Django middleware for adding relnofollow for all external links
Question
I'm trying to close all external urls with rel="nofollow" parametr:
I write this simple middleware:
import re
NOFOLLOW_RE = re.compile(u'<a (?![^>]*rel=["\']nofollow[\'"])'\
u'(?![^>]*href=["\']mysite\.com[\'"])',
re.UNICODE|re.IGNORECASE)
class NofollowLinkMiddleware(object):
def process_response(self, request, response):
if ("text" in response['Content-Type']):
response.content = re.sub(NOFOLLOW_RE, u'<a rel="nofollow" ', response.content.decode('UTF8') )
return response
else:
return response
it works, but closes all links internal and external. And I don't know how more add <noindex></noindex> tag to link.
Solution
At first, you forgot 'http://' and url path. So, you regexp should be:
NOFOLLOW_RE = re.compile(u'<a (?![^>]*rel=["\']nofollow[\'"])'\
u'(?![^>]*href=["\']http://mysite\.com(/[^\'"]*)?[\'"])',
re.U|re.I)
Then, you also need to consider hrefs starting from "/" and "#" as internal links:
NOFOLLOW_RE = re.compile(u'<a (?![^>]*rel=["\']nofollow[\'"])'\
u'(?![^>]*href=["\'](?:https?://mysite\.com(?:/[^\'"]*)|/[^\'"]*|#[^\'"]*)[\'"])',
re.U|re.I)
Also, you'll possibly wish to take in account 3rd level domain, and "https://" protocol.

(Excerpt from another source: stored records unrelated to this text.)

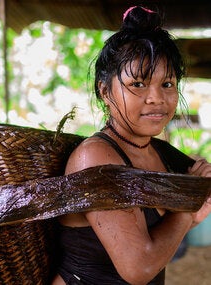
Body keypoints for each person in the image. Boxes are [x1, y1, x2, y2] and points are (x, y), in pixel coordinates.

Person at [52, 6, 211, 285]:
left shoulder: (157, 151)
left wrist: (193, 210)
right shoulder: (96, 156)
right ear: (104, 90)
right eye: (137, 83)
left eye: (168, 83)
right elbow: (138, 267)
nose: (156, 98)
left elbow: (164, 231)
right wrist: (187, 208)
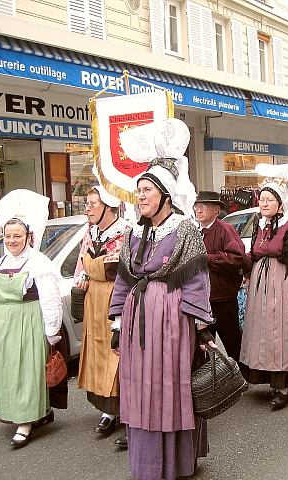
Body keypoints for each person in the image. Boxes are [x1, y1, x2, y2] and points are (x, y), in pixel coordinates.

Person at [110, 119, 215, 480]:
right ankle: (147, 463)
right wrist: (116, 321)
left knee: (171, 389)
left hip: (172, 323)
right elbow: (124, 279)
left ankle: (177, 462)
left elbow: (198, 281)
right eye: (138, 191)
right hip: (138, 323)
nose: (140, 197)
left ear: (165, 197)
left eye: (146, 191)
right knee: (140, 389)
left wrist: (202, 328)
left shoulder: (185, 230)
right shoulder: (134, 234)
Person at [0, 189, 63, 448]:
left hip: (29, 323)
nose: (12, 241)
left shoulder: (38, 263)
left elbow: (50, 298)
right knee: (8, 372)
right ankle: (21, 414)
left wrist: (51, 330)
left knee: (28, 372)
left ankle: (26, 422)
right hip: (5, 325)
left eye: (17, 236)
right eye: (8, 236)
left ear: (28, 236)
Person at [239, 162, 288, 410]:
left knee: (282, 332)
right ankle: (266, 377)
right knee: (262, 331)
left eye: (269, 200)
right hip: (261, 284)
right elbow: (253, 253)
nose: (264, 204)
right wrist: (247, 275)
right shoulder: (257, 223)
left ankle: (283, 385)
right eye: (262, 199)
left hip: (283, 282)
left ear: (280, 204)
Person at [74, 186, 130, 447]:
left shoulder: (126, 232)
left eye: (93, 204)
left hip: (116, 296)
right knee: (97, 350)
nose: (88, 208)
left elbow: (129, 270)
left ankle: (126, 411)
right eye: (87, 203)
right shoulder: (90, 232)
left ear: (109, 207)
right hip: (94, 299)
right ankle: (107, 410)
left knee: (117, 354)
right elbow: (81, 265)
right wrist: (83, 278)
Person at [194, 190, 248, 362]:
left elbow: (236, 258)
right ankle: (208, 383)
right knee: (203, 345)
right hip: (202, 300)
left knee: (233, 342)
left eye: (205, 207)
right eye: (197, 207)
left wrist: (207, 259)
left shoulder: (225, 229)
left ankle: (241, 378)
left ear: (216, 210)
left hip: (223, 299)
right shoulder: (196, 232)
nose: (199, 210)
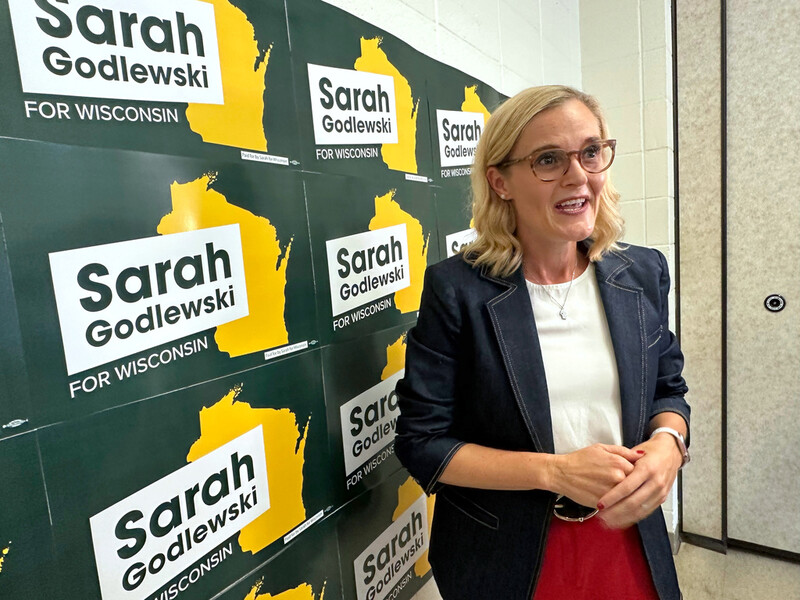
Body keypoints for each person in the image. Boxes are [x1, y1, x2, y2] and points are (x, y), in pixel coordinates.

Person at [395, 85, 690, 600]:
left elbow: (669, 388)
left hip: (626, 538)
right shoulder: (456, 290)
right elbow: (424, 444)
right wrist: (554, 472)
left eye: (591, 152)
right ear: (500, 181)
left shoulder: (641, 272)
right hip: (505, 553)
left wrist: (670, 444)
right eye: (549, 159)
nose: (579, 176)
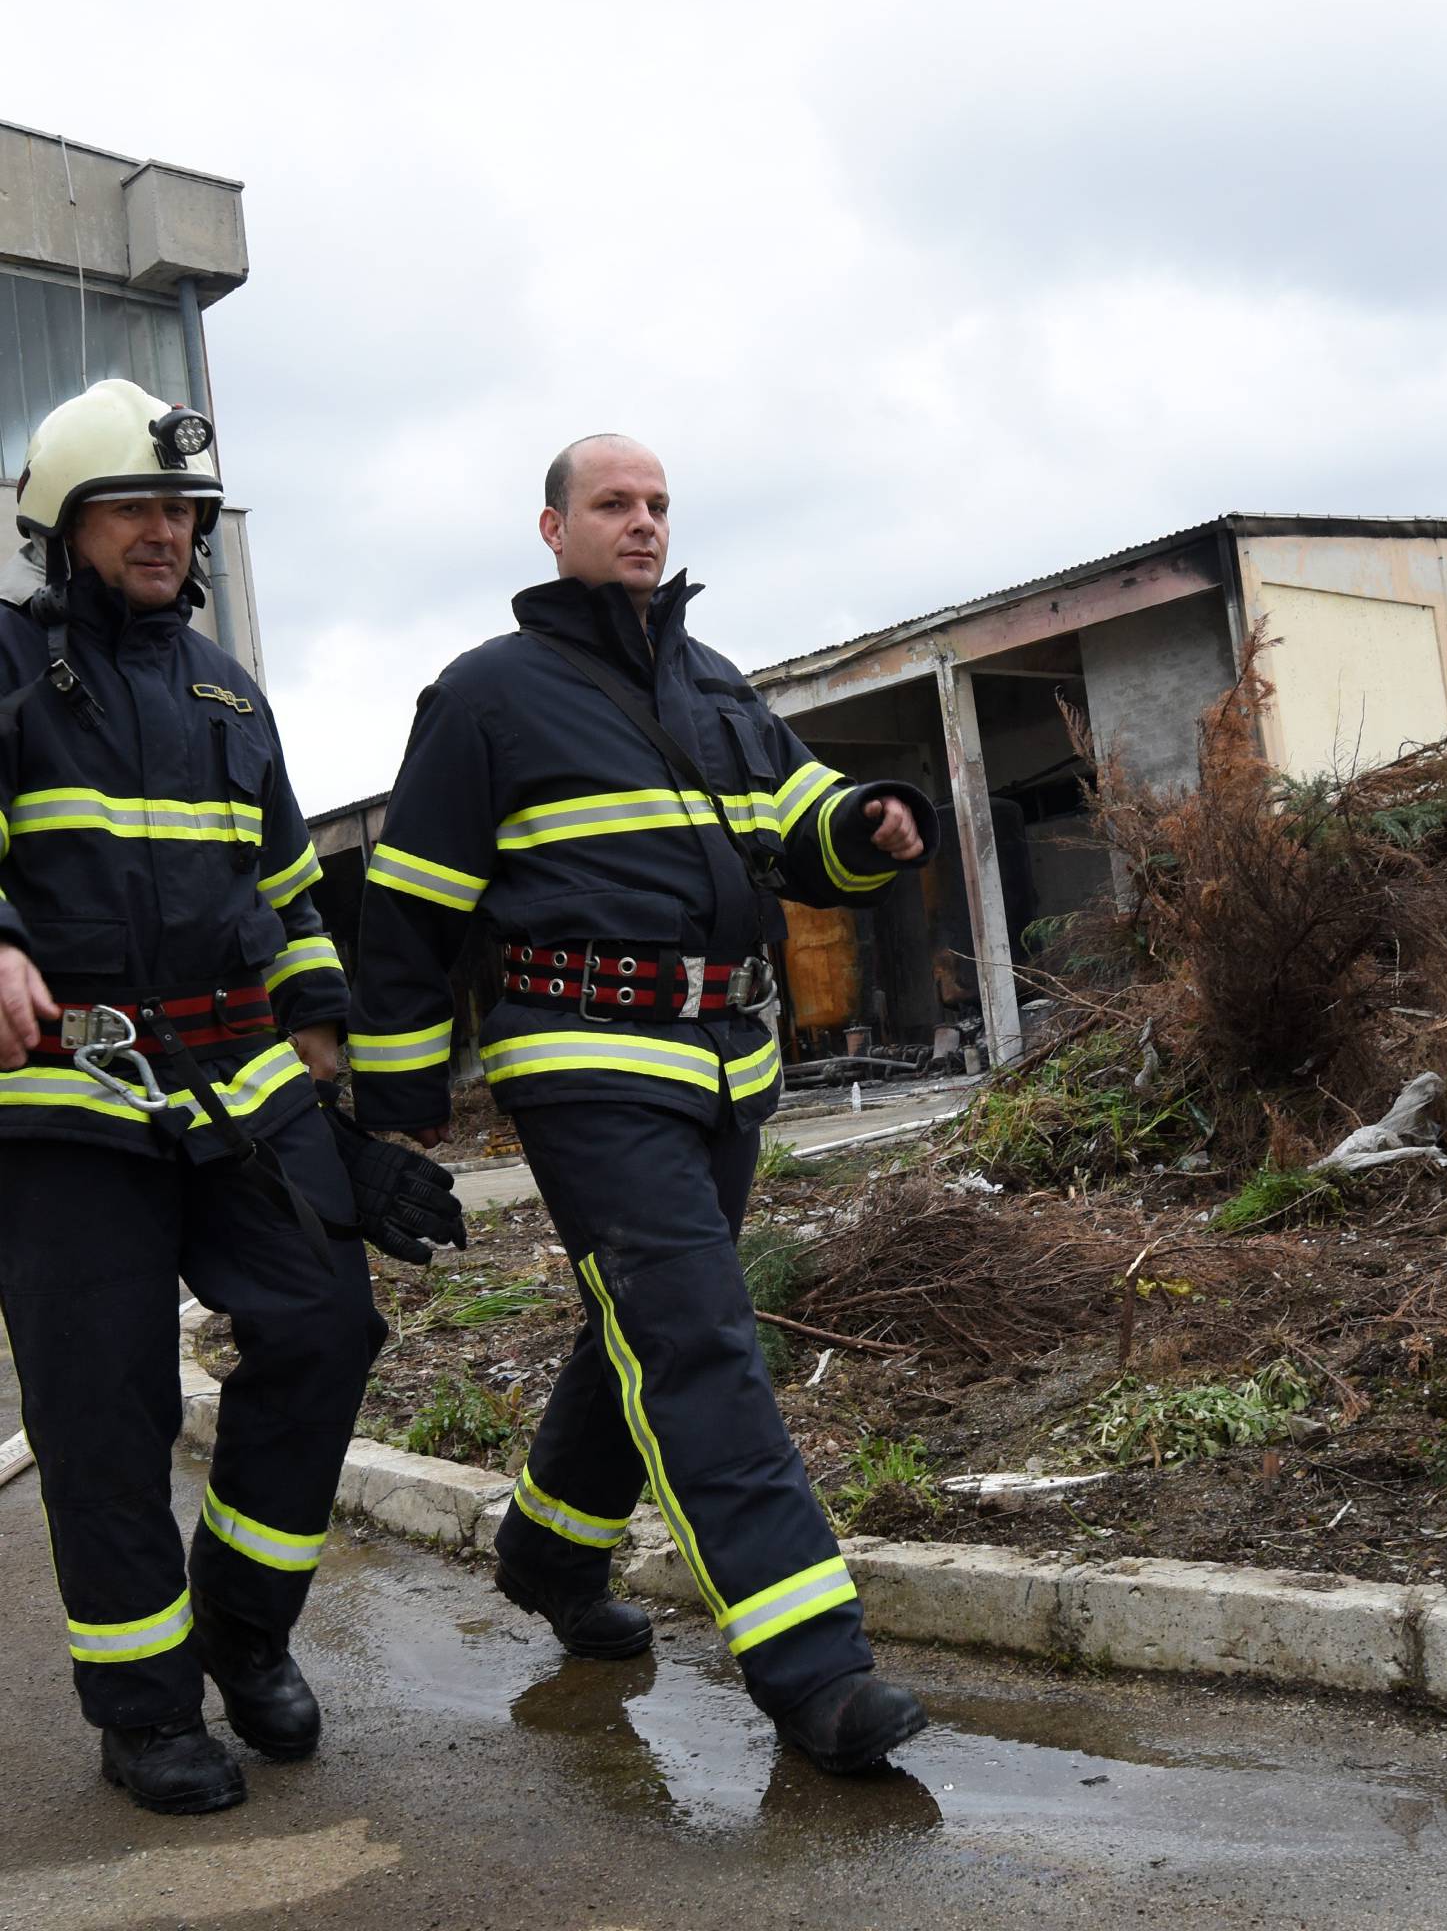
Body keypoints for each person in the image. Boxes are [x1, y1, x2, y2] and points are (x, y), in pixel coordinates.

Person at [348, 433, 939, 1773]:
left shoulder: (711, 681)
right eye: (614, 502)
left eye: (659, 503)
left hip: (724, 1060)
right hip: (581, 1064)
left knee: (650, 1318)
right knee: (698, 1338)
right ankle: (814, 1671)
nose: (644, 522)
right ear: (551, 529)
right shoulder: (485, 697)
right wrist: (390, 1111)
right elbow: (408, 910)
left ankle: (551, 1554)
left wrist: (874, 821)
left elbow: (802, 816)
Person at [0, 381, 455, 1817]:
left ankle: (242, 1631)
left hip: (237, 1082)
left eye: (182, 510)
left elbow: (280, 886)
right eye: (134, 507)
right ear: (63, 526)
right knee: (106, 1404)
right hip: (65, 1094)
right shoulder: (3, 665)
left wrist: (326, 1036)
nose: (166, 531)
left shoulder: (226, 687)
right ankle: (144, 1712)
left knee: (327, 1323)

For <noindex> tag you can use groups, look at re.sub() in Python docs:
NOFOLLOW_RE = re.compile(u'<a (?P<link>(?![^>]*rel=["\']nofollow[\'"])'\
u'(?![^>]*href=["\'](?:https?://mysite\.com(?:/[^\'"]*)|/[^\'"]*|#[^\'"]*)[\'"]).*?</a>)',
re.U|re.I)
...
response.content = NOFOLLOW_RE.sub(u'<noindex><a rel="nofollow" \g<link></noindex>', your_html)
This regexp is quirky. I strongly suggest you to write a test for it, with all possible combinations of <a> tags and it's attributes you can imagine. If you find some issue in this code afterwards, the test will help you not to break everything.
OTHER TIPS
I know that I am very late but I am leaving answer for others. @HighCat had given right answer for all of the cases except one. Above regex will also add nofollow to the link http://example.com
So regex in this case should be =>
import re
NOFOLLOW_RE = re.compile(u'<a (?P<link>(?![^>]*rel=["\']nofollow[\'"])'\
u'(?![^>]*href=["\'](?:https?://example\.com/?(?:[^\'"]*)|/[^\'"]*|#[^\'"]*)[\'"]).*?</a>)',
re.U|re.I)
class NofollowLinkMiddleware(object):
def process_response(self, request, response):
if ("text" in response['Content-Type']):
response.content = NOFOLLOW_RE.sub(u'<a rel="nofollow" target="_blank" \g<link>', response.content.decode('UTF8') )
return response
else:
return response
It is minor change. I should comment or edit but I have not enough reputation (for comment) and editing also requires 6+ chars change.